* Page layout parsing data
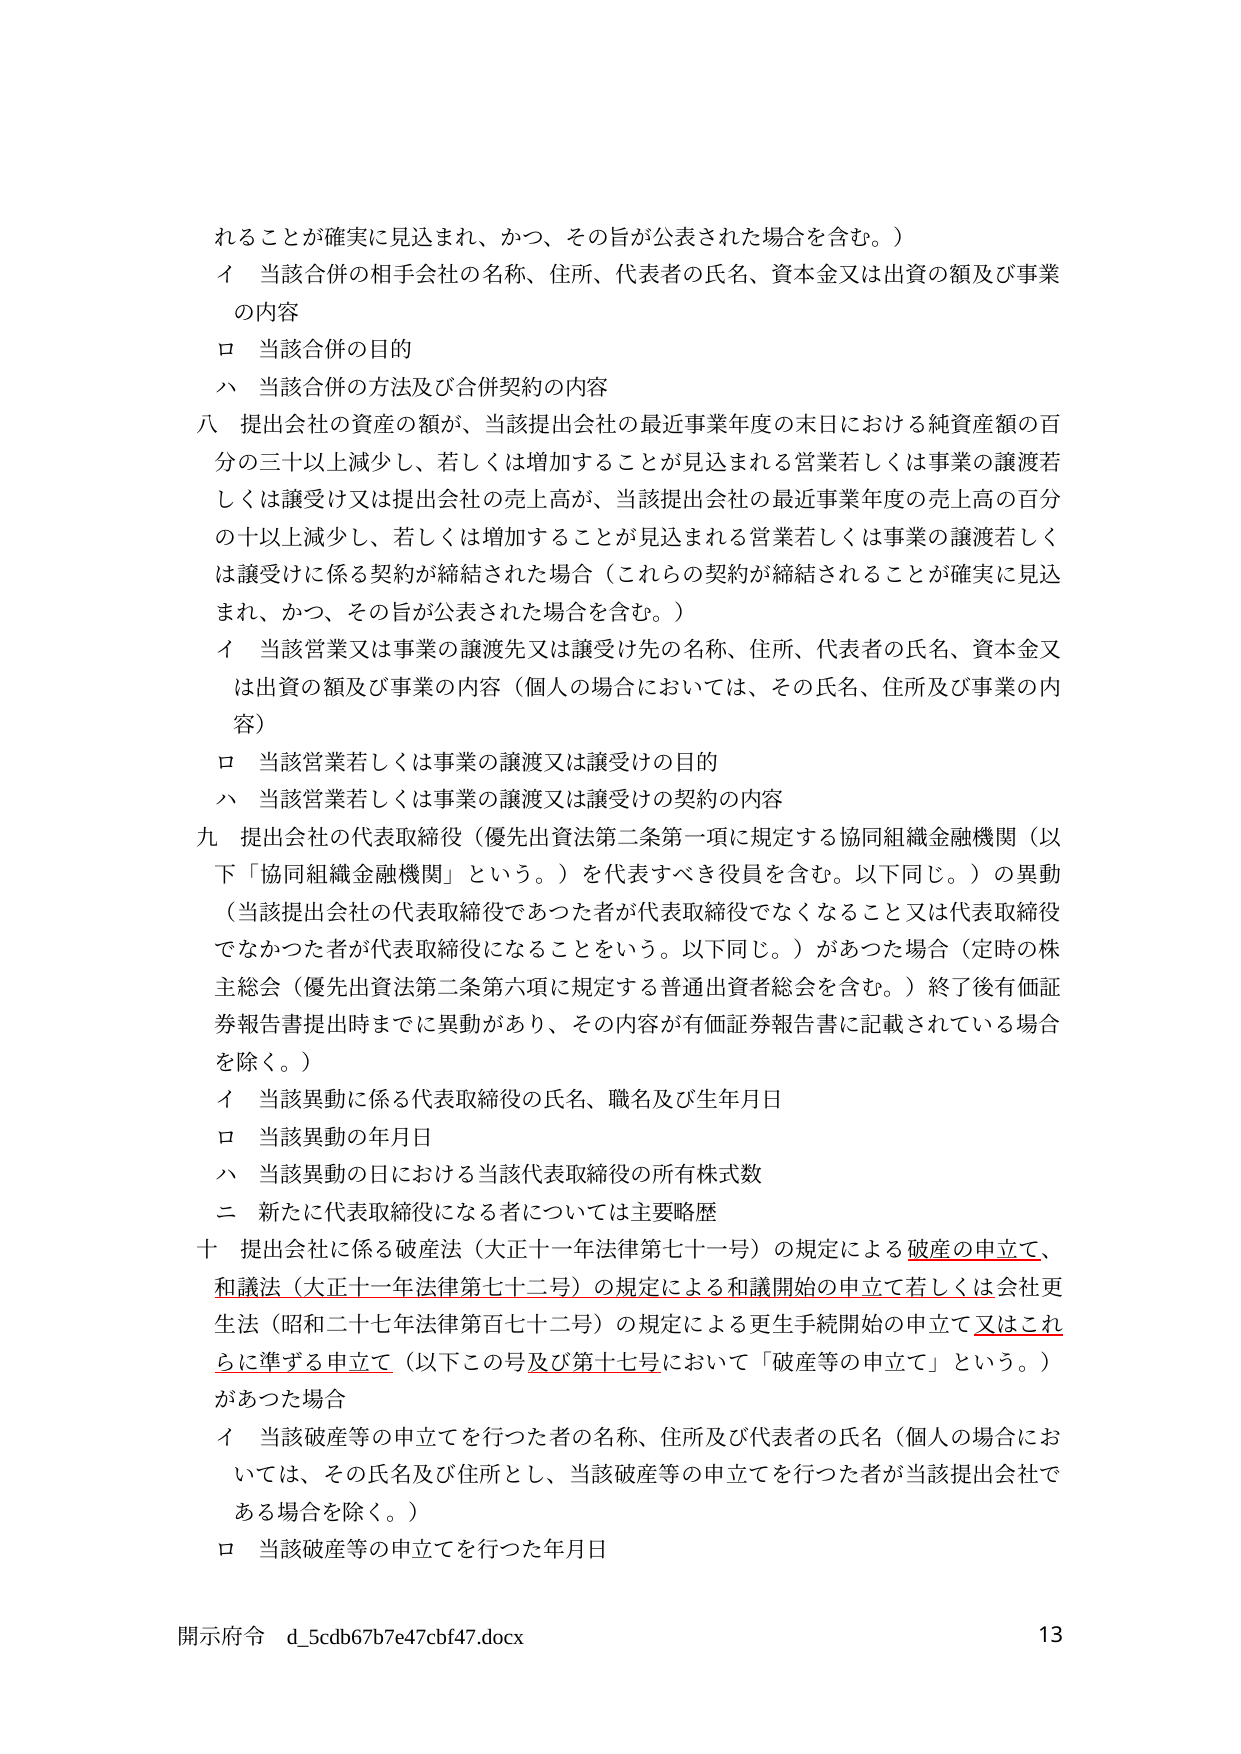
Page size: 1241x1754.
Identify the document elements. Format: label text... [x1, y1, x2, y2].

text イ 当該営業又は事業の譲渡先又は譲受け先の名称、住所、代表者の氏名、資本金又は出資の額及び事業の内容（個人の場合においては、その氏名、住所及び事業の内容） [215, 629, 1063, 742]
text 九 提出会社の代表取締役（優先出資法第二条第一項に規定する協同組織金融機関（以下「協同組織金融機関」という。）を代表すべき役員を含む。以下同じ。）の異動（当該提出会社の代表取締役であつた者が代表取締役でなくなること又は代表取締役でなかつた者が代表取締役になることをいう。以下同じ。）があつた場合（定時の株主総会（優先出資法第二条第六項に規定する普通出資者総会を含む。）終了後有価証券報告書提出時までに異動があり、その内容が有価証券報告書に記載されている場合を除く。） [196, 817, 1063, 1079]
text ロ 当該異動の年月日 [215, 1117, 1063, 1154]
text ロ 当該営業若しくは事業の譲渡又は譲受けの目的 [215, 742, 1063, 779]
text ロ 当該合併の目的 [215, 329, 1063, 367]
text ロ 当該破産等の申立てを行つた年月日 [215, 1529, 1063, 1567]
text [196, 217, 1063, 254]
text イ 当該異動に係る代表取締役の氏名、職名及び生年月日 [215, 1079, 1063, 1117]
text ハ 当該異動の日における当該代表取締役の所有株式数 [215, 1154, 1063, 1192]
text 十 提出会社に係る破産法（大正十一年法律第七十一号）の規定による破産の申立て、和議法（大正十一年法律第七十二号）の規定による和議開始の申立て若しくは会社更生法（昭和二十七年法律第百七十二号）の規定による更生手続開始の申立て又はこれらに準ずる申立て（以下この号及び第十七号において「破産等の申立て」という。）があつた場合 [196, 1229, 1063, 1417]
text 八 提出会社の資産の額が、当該提出会社の最近事業年度の末日における純資産額の百分の三十以上減少し、若しくは増加することが見込まれる営業若しくは事業の譲渡若しくは譲受け又は提出会社の売上高が、当該提出会社の最近事業年度の売上高の百分の十以上減少し、若しくは増加することが見込まれる営業若しくは事業の譲渡若しくは譲受けに係る契約が締結された場合（これらの契約が締結されることが確実に見込まれ、かつ、その旨が公表された場合を含む。） [196, 404, 1063, 629]
text ハ 当該営業若しくは事業の譲渡又は譲受けの契約の内容 [215, 779, 1063, 817]
text ニ 新たに代表取締役になる者については主要略歴 [215, 1192, 1063, 1229]
text ハ 当該合併の方法及び合併契約の内容 [215, 367, 1063, 404]
text イ 当該合併の相手会社の名称、住所、代表者の氏名、資本金又は出資の額及び事業の内容 [215, 254, 1063, 329]
text イ 当該破産等の申立てを行つた者の名称、住所及び代表者の氏名（個人の場合においては、その氏名及び住所とし、当該破産等の申立てを行つた者が当該提出会社である場合を除く。） [215, 1417, 1063, 1529]
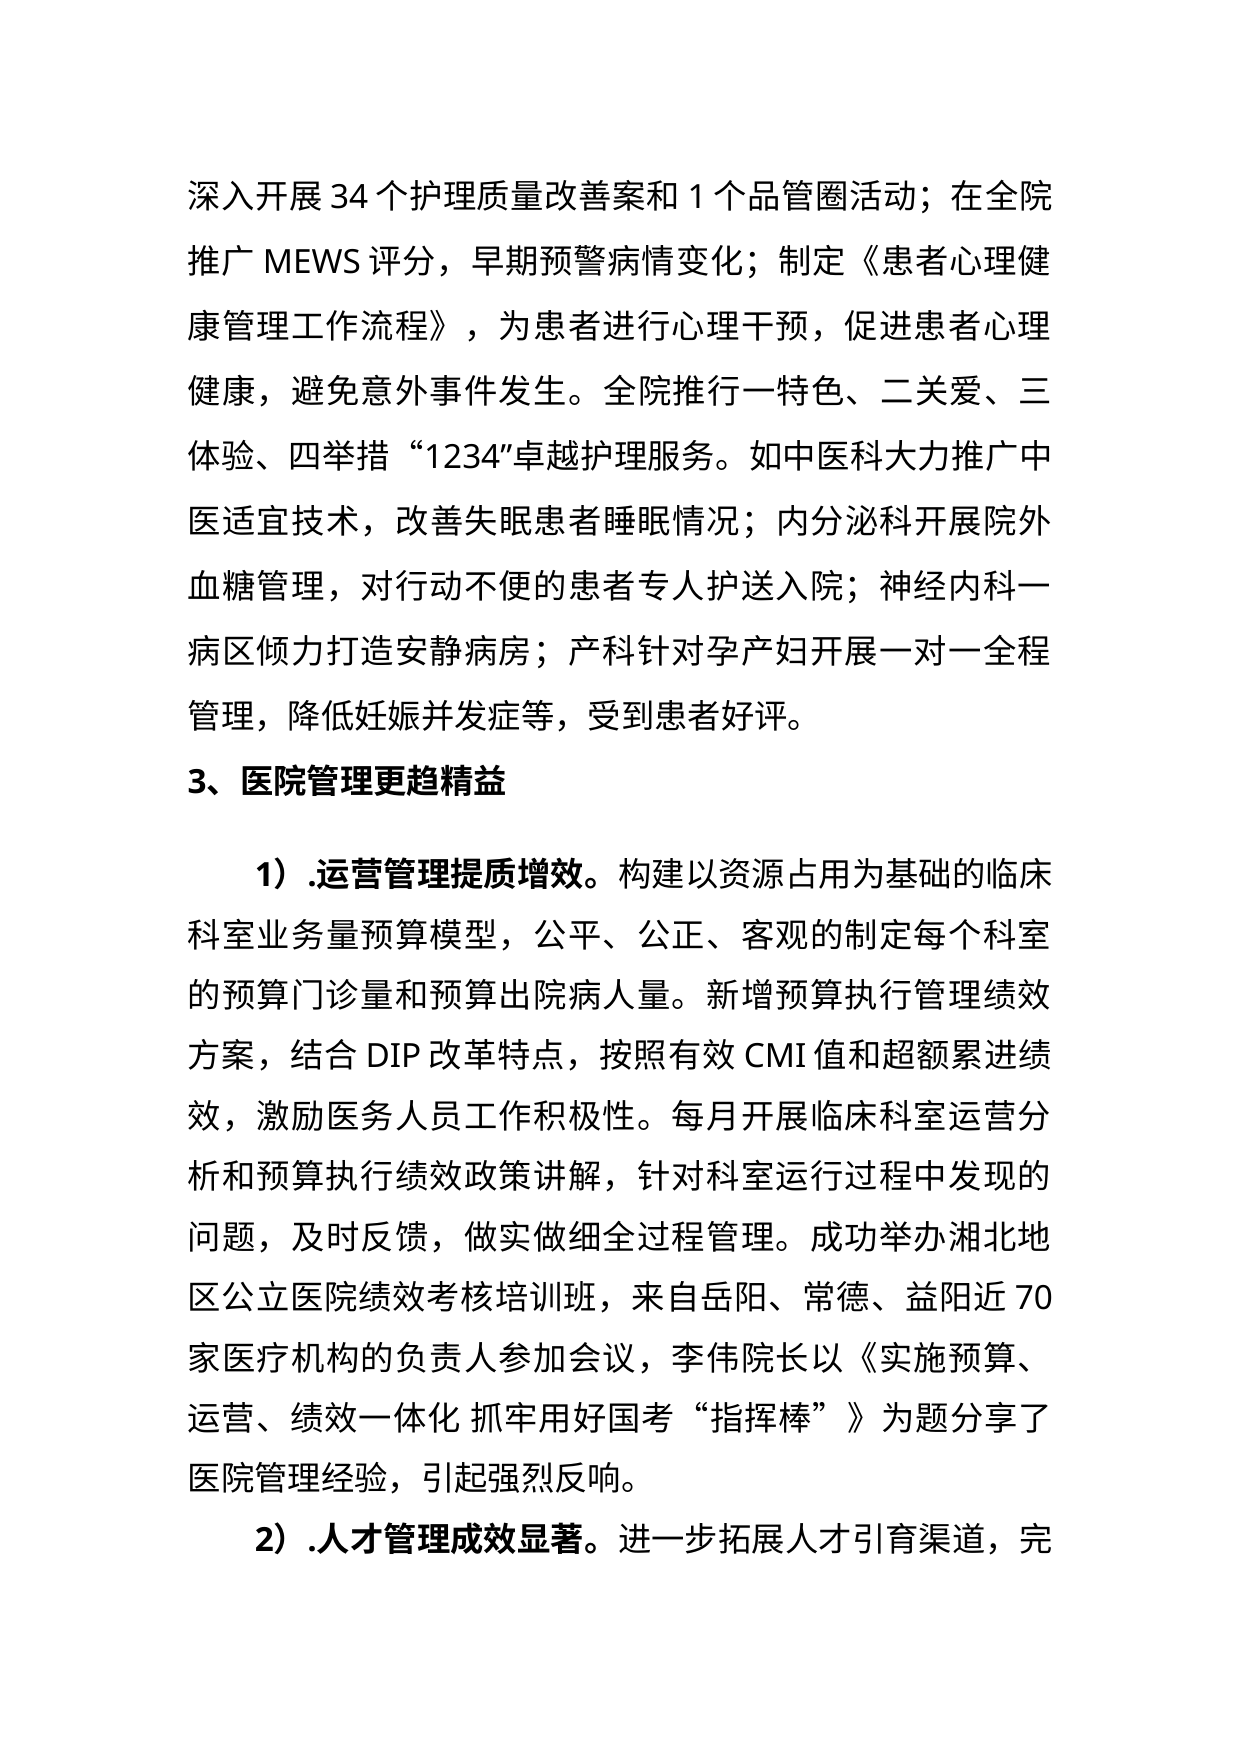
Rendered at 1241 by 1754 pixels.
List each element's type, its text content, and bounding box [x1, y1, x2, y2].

text 1）.运营管理提质增效。构建以资源占用为基础的临床科室业务量预算模型，公平、公正、客观的制定每个科室的预算门诊量和预算出院病人量。新增预算执行管理绩效方案，结合DIP改革特点，按照有效CMI值和超额累进绩效，激励医务人员工作积极性。每月开展临床科室运营分析和预算执行绩效政策讲解，针对科室运行过程中发现的问题，及时反馈，做实做细全过程管理。成功举办湘北地区公立医院绩效考核培训班，来自岳阳、常德、益阳近70家医疗机构的负责人参加会议，李伟院长以《实施预算、运营、绩效一体化 抓牢用好国考“指挥棒”》为题分享了医院管理经验，引起强烈反响。 [179, 836, 1061, 1505]
text 3、医院管理更趋精益 [187, 747, 1053, 812]
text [187, 162, 1053, 747]
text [187, 1505, 1053, 1570]
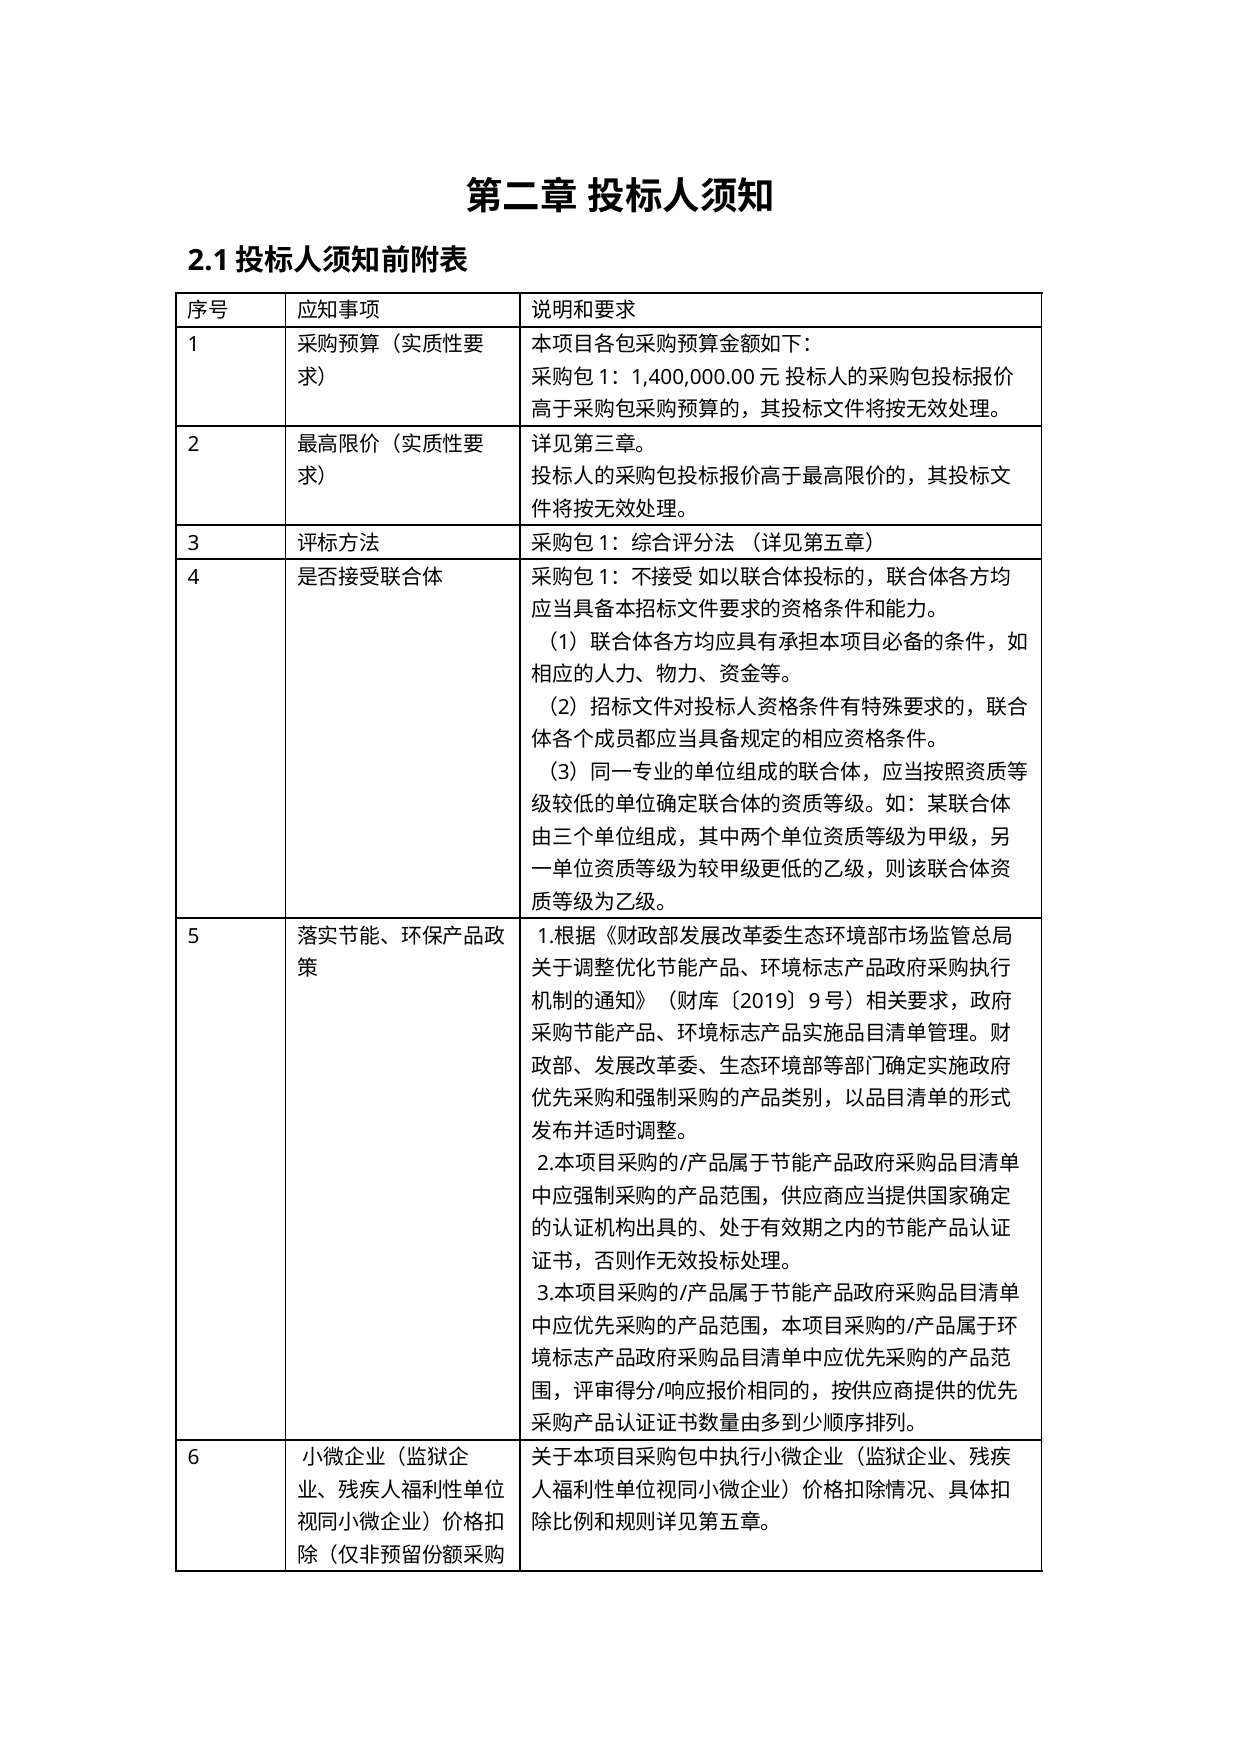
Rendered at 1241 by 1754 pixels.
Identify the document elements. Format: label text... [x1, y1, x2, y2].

* What needs to be done
The records above should be duplicated exactly, with none of their pictures kept.

* Reply to the task
Page size: 1241x1754.
Identify the document elements. Format: label text... [x1, y1, x2, y2].

text イ 当該営業又は事業の譲渡先又は譲受け先の名称、住所、代表者の氏名、資本金又は出資の額及び事業の内容（個人の場合においては、その氏名、住所及び事業の内容） [215, 629, 1063, 742]
text 九 提出会社の代表取締役（優先出資法第二条第一項に規定する協同組織金融機関（以下「協同組織金融機関」という。）を代表すべき役員を含む。以下同じ。）の異動（当該提出会社の代表取締役であつた者が代表取締役でなくなること又は代表取締役でなかつた者が代表取締役になることをいう。以下同じ。）があつた場合（定時の株主総会（優先出資法第二条第六項に規定する普通出資者総会を含む。）終了後有価証券報告書提出時までに異動があり、その内容が有価証券報告書に記載されている場合を除く。） [196, 817, 1063, 1079]
text ロ 当該異動の年月日 [215, 1117, 1063, 1154]
text ロ 当該営業若しくは事業の譲渡又は譲受けの目的 [215, 742, 1063, 779]
text ロ 当該合併の目的 [215, 329, 1063, 367]
text ロ 当該破産等の申立てを行つた年月日 [215, 1529, 1063, 1567]
text [196, 217, 1063, 254]
text イ 当該異動に係る代表取締役の氏名、職名及び生年月日 [215, 1079, 1063, 1117]
text ハ 当該異動の日における当該代表取締役の所有株式数 [215, 1154, 1063, 1192]
text 十 提出会社に係る破産法（大正十一年法律第七十一号）の規定による破産の申立て、和議法（大正十一年法律第七十二号）の規定による和議開始の申立て若しくは会社更生法（昭和二十七年法律第百七十二号）の規定による更生手続開始の申立て又はこれらに準ずる申立て（以下この号及び第十七号において「破産等の申立て」という。）があつた場合 [196, 1229, 1063, 1417]
text 八 提出会社の資産の額が、当該提出会社の最近事業年度の末日における純資産額の百分の三十以上減少し、若しくは増加することが見込まれる営業若しくは事業の譲渡若しくは譲受け又は提出会社の売上高が、当該提出会社の最近事業年度の売上高の百分の十以上減少し、若しくは増加することが見込まれる営業若しくは事業の譲渡若しくは譲受けに係る契約が締結された場合（これらの契約が締結されることが確実に見込まれ、かつ、その旨が公表された場合を含む。） [196, 404, 1063, 629]
text ハ 当該営業若しくは事業の譲渡又は譲受けの契約の内容 [215, 779, 1063, 817]
text ニ 新たに代表取締役になる者については主要略歴 [215, 1192, 1063, 1229]
text ハ 当該合併の方法及び合併契約の内容 [215, 367, 1063, 404]
text イ 当該合併の相手会社の名称、住所、代表者の氏名、資本金又は出資の額及び事業の内容 [215, 254, 1063, 329]
text イ 当該破産等の申立てを行つた者の名称、住所及び代表者の氏名（個人の場合においては、その氏名及び住所とし、当該破産等の申立てを行つた者が当該提出会社である場合を除く。） [215, 1417, 1063, 1529]
Rendered at 1241 by 1754 pixels.
List each element's type, its text content, and bounding box [x1, y1, x2, y2].

text 1）.运营管理提质增效。构建以资源占用为基础的临床科室业务量预算模型，公平、公正、客观的制定每个科室的预算门诊量和预算出院病人量。新增预算执行管理绩效方案，结合DIP改革特点，按照有效CMI值和超额累进绩效，激励医务人员工作积极性。每月开展临床科室运营分析和预算执行绩效政策讲解，针对科室运行过程中发现的问题，及时反馈，做实做细全过程管理。成功举办湘北地区公立医院绩效考核培训班，来自岳阳、常德、益阳近70家医疗机构的负责人参加会议，李伟院长以《实施预算、运营、绩效一体化 抓牢用好国考“指挥棒”》为题分享了医院管理经验，引起强烈反响。 [179, 836, 1061, 1505]
text 3、医院管理更趋精益 [187, 747, 1053, 812]
text [187, 162, 1053, 747]
text [187, 1505, 1053, 1570]
Rendered at 1241 by 1754 pixels.
Identify the document elements. Format: label text... [x1, y1, x2, y2].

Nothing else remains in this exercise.